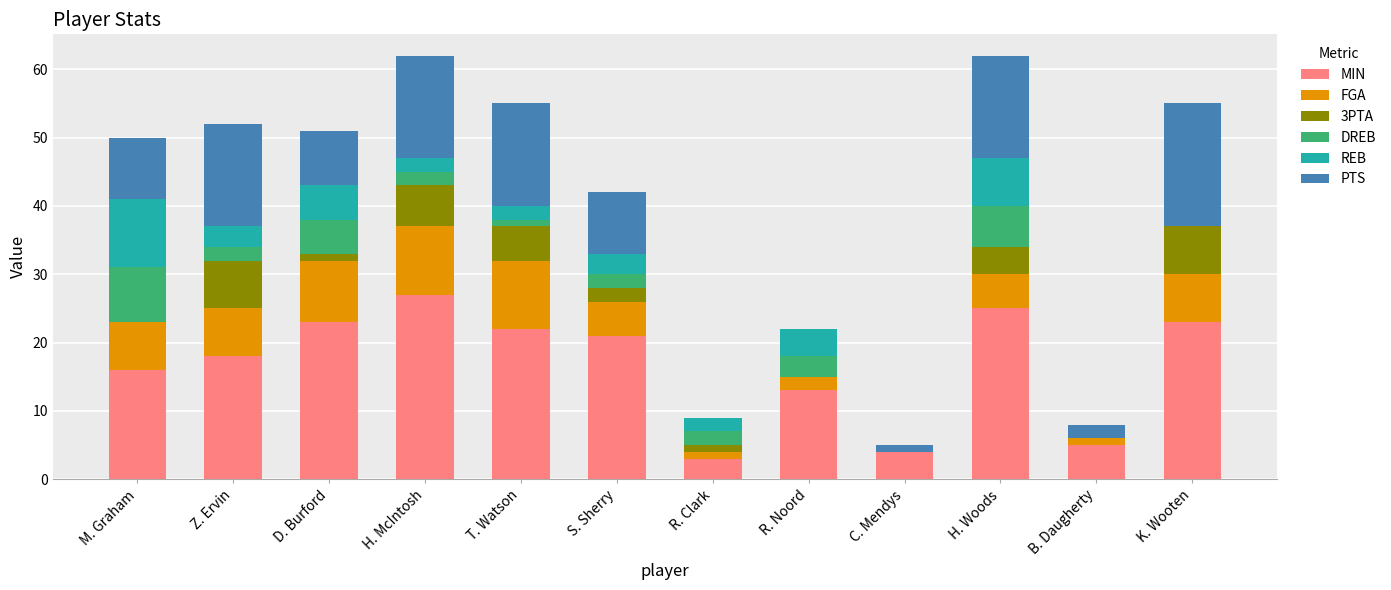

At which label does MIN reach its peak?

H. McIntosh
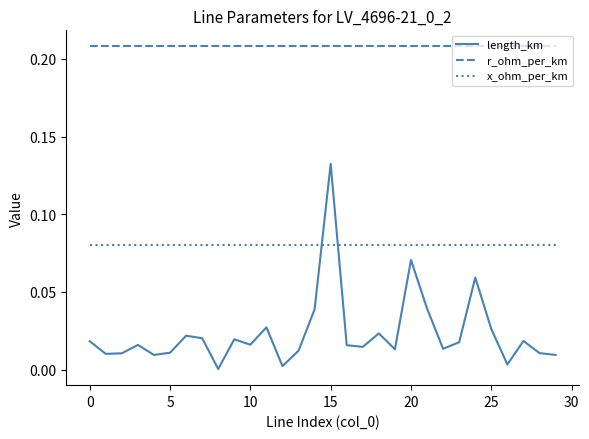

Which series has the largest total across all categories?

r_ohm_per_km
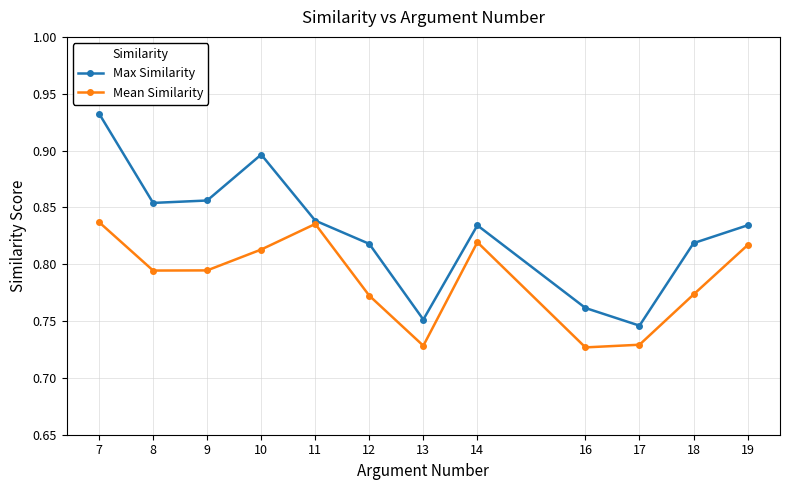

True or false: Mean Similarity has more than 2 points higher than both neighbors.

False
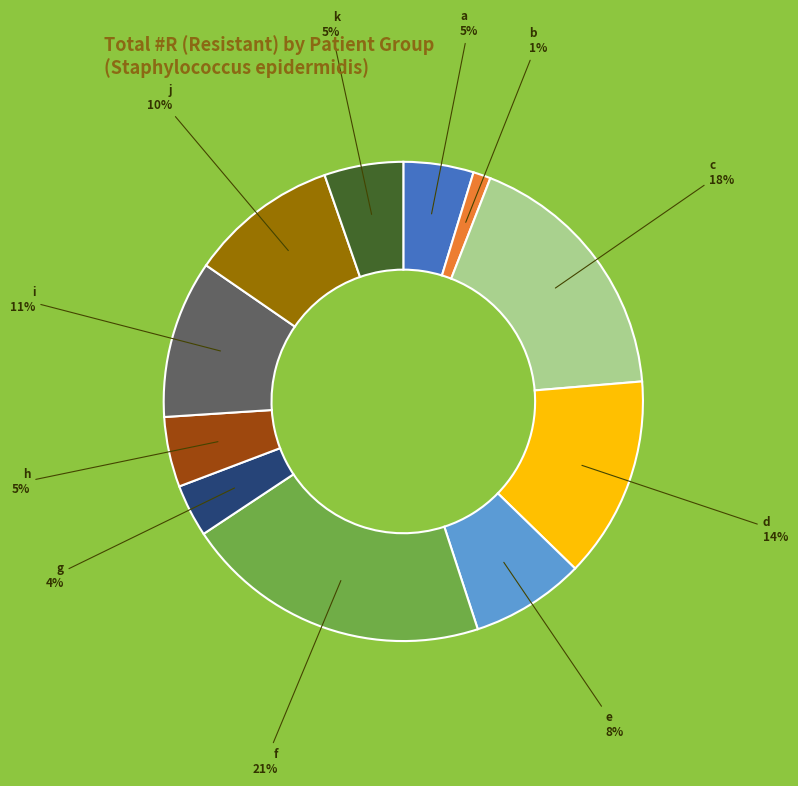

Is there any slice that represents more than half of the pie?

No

◇ ◇ ◇

» **EXERCISE DETAILS**:
Starting with the line that contains "r_ohm_per_km" and continuing through the end of the records, format the lines as a numbered list, skipping blank lines. Leave the pictures out of the list.

» **RESPONSE TO THIS EXERCISE**:
1. r_ohm_per_km
2. True or false: Mean Similarity has more than 2 points higher than both neighbors.
3. False
4. Is there any slice that represents more than half of the pie?
5. No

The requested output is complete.